**Assignment**
Output verbatim the lines beginning with the line containing "die Kirche glauben." and ending with the line containing "- Die Erde ist eine feststehende Scheibe", both inclusive, and nothing else.

#####

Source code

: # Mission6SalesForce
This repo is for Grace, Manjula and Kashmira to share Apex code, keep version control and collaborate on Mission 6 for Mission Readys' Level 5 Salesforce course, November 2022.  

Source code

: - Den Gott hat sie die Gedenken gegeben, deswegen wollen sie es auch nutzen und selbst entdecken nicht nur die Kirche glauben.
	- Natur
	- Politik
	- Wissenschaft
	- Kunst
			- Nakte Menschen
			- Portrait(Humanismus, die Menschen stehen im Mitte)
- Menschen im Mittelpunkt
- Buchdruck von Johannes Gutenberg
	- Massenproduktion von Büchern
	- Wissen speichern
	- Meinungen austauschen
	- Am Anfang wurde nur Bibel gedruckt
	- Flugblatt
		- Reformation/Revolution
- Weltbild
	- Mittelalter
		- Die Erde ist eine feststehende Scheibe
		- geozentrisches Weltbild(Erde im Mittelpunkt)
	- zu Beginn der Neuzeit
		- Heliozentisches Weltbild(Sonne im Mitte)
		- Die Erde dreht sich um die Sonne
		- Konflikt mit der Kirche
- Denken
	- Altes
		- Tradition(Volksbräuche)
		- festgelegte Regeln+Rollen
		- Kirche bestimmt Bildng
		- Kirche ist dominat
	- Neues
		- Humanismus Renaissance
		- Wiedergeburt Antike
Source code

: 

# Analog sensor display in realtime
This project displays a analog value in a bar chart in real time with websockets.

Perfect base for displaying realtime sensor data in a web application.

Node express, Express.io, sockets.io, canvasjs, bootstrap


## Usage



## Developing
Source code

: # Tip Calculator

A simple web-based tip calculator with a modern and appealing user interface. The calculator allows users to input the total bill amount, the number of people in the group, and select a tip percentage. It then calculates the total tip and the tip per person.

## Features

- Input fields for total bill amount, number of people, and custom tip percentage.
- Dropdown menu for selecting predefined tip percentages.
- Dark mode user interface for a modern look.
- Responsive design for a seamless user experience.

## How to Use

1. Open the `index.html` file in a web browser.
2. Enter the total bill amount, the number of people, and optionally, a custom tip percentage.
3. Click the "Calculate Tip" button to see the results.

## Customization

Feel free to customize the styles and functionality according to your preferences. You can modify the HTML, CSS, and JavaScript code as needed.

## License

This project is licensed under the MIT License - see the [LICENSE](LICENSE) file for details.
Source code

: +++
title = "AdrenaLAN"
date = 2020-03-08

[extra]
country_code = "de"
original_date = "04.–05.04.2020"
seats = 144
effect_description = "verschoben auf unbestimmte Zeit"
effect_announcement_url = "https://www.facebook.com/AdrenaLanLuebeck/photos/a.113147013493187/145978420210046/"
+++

#####

**Response box**
: - Den Gott hat sie die Gedenken gegeben, deswegen wollen sie es auch nutzen und selbst entdecken nicht nur die Kirche glauben.
	- Natur
	- Politik
	- Wissenschaft
	- Kunst
			- Nakte Menschen
			- Portrait(Humanismus, die Menschen stehen im Mitte)
- Menschen im Mittelpunkt
- Buchdruck von Johannes Gutenberg
	- Massenproduktion von Büchern
	- Wissen speichern
	- Meinungen austauschen
	- Am Anfang wurde nur Bibel gedruckt
	- Flugblatt
		- Reformation/Revolution
- Weltbild
	- Mittelalter
		- Die Erde ist eine feststehende Scheibe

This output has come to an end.